Dillon showed four of them: a fake Wikipedia generated on the fly, a fake Reddit complete with AI comments and images, a fake operating system where every click generates the next screen, and a voice-coded app built in fifteen seconds. He presented them as proofs of concept for what low latency unlocks. And they are that. But they're also a preview of a specific threat model that I don't think gets enough attention.
Right now, synthetic content is detectable partly because it's slow. Generating a convincing fake news page, a fake Reddit thread, a fake product review section takes time and cost that limits who can do it at scale. At 2,000 tokens per second—or higher, as these models mature—that friction disappears. The fake Wikipedia in Dillon's demo looks exactly like Wikipedia. The fake Reddit thread has comments, upvotes, the right visual weight. The operating system responds to clicks like a real OS.
This isn't theoretical. We already have a documented problem with AI-generated disinformation, fake reviews, synthetic social media activity. Text diffusion doesn't create that problem, but it removes one of the remaining practical barriers to doing it cheaply and at scale. On-device deployment—which Dillon confirmed is already happening in parts of Alphabet's ecosystem, including robotics—means you don't even need a server bill. Fast, local, cheap.
The throughput problem that currently keeps diffusion models out of large-scale deployment also, coincidentally, keeps them out of large-scale misuse. Dillon was direct about this: "no one's landing text diffusion into any of these big models primarily because of that disadvantage. It's just too expensive to serve." That's a temporary constraint. Inception Labs is already closing the gap from one direction. DeepMind is signaling new releases soon. The economics of this will shift.
What I'm actually watching—the thing I think matters most for the people who read this column—is what happens to ambient trust in digital content when AI text generation gets fast enough to be invisible. Not "will deepfakes get better" (yes). Not "can models reason more accurately" (also yes). The specific question is: when generating a convincing fake interactive website costs roughly nothing and takes milliseconds, what verification infrastructure do we have, and who's building it?
Dillon didn't address this in his talk, which is fair—he's a research scientist explaining an architecture, not a policy analyst. But the "fake Wikipedia" he demoed so cheerfully as a latency stress test is exactly the kind of artifact that, in adversarial hands, is designed to be indistinguishable from the real thing.
The technology is genuinely impressive. The self-correction, the adaptive computation, the in-place editing that lets a model revise specific sections without regenerating everything—these are meaningful advances over the word-by-word approach that's dominated language models for years. If you use AI tools at work, faster and more accurate outputs are straightforwardly good.

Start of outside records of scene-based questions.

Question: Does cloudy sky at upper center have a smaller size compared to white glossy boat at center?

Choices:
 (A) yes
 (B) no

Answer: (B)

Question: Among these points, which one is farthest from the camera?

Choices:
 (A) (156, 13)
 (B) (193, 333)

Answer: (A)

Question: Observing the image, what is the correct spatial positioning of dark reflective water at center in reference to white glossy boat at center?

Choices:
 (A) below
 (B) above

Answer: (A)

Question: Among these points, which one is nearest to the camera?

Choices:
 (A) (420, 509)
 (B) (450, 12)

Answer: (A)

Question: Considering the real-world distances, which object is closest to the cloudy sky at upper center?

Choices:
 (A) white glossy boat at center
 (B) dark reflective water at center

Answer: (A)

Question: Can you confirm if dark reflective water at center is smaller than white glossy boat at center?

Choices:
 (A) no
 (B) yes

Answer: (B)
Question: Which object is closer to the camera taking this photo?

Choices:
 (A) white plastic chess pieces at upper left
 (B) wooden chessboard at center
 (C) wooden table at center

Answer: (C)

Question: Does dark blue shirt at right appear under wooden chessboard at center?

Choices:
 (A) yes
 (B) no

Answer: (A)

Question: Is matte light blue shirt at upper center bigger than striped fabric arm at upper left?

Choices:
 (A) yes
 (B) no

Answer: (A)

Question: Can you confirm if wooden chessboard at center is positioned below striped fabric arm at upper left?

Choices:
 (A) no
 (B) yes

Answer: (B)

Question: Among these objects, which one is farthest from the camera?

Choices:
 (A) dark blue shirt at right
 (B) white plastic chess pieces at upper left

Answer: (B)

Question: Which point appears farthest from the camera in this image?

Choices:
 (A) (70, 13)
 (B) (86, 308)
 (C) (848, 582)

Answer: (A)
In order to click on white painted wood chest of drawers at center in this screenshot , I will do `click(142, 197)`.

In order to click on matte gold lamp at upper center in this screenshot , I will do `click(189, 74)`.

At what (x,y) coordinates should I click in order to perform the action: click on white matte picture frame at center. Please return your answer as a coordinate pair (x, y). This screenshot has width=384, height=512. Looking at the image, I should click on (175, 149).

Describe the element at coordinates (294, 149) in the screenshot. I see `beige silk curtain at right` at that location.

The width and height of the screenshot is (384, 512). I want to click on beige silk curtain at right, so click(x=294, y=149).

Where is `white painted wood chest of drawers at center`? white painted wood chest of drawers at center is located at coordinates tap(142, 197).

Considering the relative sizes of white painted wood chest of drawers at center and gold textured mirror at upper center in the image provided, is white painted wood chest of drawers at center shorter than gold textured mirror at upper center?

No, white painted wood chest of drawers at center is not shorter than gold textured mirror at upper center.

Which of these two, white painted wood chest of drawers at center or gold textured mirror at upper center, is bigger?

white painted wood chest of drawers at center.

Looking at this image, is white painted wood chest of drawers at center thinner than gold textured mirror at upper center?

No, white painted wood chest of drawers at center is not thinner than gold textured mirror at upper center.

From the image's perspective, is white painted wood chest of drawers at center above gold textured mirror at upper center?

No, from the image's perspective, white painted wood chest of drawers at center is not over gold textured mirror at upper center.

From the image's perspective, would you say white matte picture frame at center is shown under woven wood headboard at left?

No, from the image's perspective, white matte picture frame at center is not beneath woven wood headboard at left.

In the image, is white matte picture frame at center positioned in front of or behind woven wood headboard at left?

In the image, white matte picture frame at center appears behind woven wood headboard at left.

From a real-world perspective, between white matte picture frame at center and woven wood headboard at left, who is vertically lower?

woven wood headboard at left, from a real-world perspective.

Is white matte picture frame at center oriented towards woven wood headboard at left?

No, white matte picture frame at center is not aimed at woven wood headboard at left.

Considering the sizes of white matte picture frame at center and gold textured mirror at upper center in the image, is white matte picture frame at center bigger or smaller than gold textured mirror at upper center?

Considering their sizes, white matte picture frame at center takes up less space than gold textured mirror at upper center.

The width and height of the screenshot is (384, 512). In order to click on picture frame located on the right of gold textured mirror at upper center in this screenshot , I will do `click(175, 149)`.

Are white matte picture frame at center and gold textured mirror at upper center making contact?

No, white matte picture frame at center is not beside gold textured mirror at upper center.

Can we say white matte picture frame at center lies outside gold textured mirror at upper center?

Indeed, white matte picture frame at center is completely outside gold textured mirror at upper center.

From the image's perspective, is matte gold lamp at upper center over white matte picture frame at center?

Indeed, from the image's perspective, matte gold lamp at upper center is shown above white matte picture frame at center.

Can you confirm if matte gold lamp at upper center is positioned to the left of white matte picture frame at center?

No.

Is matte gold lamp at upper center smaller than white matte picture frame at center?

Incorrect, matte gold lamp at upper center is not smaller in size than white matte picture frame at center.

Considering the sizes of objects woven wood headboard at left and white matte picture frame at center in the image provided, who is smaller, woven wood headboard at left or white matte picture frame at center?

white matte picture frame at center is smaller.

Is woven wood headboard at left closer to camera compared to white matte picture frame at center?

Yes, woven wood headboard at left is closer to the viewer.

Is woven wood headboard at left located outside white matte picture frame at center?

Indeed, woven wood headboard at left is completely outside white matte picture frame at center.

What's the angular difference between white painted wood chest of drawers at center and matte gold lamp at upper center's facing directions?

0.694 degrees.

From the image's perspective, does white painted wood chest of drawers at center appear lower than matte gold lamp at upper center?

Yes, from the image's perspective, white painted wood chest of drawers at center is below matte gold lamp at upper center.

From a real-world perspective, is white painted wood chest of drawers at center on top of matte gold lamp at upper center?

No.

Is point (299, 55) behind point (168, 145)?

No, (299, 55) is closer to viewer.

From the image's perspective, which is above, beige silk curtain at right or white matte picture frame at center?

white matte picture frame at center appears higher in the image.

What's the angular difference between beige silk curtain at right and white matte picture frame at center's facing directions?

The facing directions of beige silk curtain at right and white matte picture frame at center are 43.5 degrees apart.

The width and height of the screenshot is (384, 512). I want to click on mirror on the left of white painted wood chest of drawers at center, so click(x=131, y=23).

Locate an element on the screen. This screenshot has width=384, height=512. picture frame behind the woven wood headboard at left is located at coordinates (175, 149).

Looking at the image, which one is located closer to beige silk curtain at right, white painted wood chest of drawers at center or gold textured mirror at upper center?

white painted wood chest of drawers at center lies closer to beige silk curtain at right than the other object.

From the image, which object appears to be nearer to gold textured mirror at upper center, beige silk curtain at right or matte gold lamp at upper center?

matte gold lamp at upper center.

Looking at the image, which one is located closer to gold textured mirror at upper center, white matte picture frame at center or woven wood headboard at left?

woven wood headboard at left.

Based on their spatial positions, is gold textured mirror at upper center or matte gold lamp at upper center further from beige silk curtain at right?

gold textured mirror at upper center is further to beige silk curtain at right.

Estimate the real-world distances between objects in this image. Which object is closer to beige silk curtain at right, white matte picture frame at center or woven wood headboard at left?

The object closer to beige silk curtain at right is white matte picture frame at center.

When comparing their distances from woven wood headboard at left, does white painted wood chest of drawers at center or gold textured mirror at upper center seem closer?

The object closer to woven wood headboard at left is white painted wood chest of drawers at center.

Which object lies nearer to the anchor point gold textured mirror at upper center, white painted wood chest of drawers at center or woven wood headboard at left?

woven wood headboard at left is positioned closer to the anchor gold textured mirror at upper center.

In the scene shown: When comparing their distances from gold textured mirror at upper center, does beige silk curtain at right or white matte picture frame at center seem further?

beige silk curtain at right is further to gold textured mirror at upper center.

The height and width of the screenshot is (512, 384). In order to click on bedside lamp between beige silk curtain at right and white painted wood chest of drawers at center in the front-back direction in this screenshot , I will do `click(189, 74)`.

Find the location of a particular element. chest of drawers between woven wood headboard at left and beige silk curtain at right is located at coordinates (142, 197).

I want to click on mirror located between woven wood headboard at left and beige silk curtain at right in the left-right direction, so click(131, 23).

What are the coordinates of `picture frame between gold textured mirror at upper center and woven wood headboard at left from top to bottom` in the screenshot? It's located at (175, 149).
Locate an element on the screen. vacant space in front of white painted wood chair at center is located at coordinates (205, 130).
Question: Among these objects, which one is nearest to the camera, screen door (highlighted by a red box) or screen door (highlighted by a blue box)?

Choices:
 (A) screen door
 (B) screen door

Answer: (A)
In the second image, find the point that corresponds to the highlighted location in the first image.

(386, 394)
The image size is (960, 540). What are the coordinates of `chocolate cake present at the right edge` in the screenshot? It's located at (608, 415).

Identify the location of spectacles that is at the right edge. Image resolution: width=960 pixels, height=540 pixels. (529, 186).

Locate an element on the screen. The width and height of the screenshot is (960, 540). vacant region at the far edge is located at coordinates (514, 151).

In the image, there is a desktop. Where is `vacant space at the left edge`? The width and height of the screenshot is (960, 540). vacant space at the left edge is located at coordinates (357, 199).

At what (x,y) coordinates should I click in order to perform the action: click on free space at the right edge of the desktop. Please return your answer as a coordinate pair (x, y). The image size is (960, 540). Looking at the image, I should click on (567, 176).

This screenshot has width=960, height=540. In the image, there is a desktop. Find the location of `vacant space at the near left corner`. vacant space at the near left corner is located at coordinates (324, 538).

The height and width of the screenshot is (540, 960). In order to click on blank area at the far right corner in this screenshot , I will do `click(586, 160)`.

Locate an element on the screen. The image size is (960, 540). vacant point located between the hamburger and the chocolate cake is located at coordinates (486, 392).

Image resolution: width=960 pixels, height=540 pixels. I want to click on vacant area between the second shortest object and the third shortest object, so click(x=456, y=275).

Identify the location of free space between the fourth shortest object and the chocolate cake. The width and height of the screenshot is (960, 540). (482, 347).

But speed has a shadow. The same property that lets a model build a to-do app in fifteen seconds by voice also lets someone build a fake community forum in the time it takes to read this article.
I want to be clear that I'm not arguing the technology shouldn't exist, or that Dillon and his team are doing something wrong. I'm arguing that "look how fast we can generate convincing synthetic content" needs to be followed by a harder conversation about what happens when that capability is cheap, local, and widely available—and that conversation is not yet happening at the same speed as the research.
Rachel "Rach" Kovacs is Buzzrag's cybersecurity and privacy correspondent.